“Well, he is more unusual than that. He is a paralyzer of the female heart. I knew him in college. At dances and parties we were generally sure to find him tucked away on the stairs or out on a porch with the prettiest girl of the ball, and he looked so much like an Oriental prince we used to call him the Bellehugger of Spoonmore.”

“Disgusting!”

“But that is a trifling and unimportant detail of his character, Miss Cabot, and conveys a cold impression of Mr. Judd’s experiences. Don Giovanni was a puritanical prig in comparison. Then at college he had the bad taste to murder a classmate.”

Miss Cabot looked up in horror.

“But then he had his virtues. He could drink more without showing it than any fellow in college, and he was the richest man in his class.”

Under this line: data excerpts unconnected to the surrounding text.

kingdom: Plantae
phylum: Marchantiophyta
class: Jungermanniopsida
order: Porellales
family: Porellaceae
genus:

“Oh, come now, Horace,” said the sculptor, “you are evidently a good friend of his, but your desire to do him a good turn may be carrying you beyond the limits of—how shall I say it?”

“You mean that I am lying.”

“Well, that is the rough idea.”

Horace smiled. “No, I am not lying. It is all true,” and he passed wearily on.

It was not many minutes before Molly Cabot was again moving over the floor, this time with the son of the house. Stephen Van Koover was one of those unfortunates whose mental outfit qualified him for something better than the career of clothes and conversation to which he was doomed by the family wealth.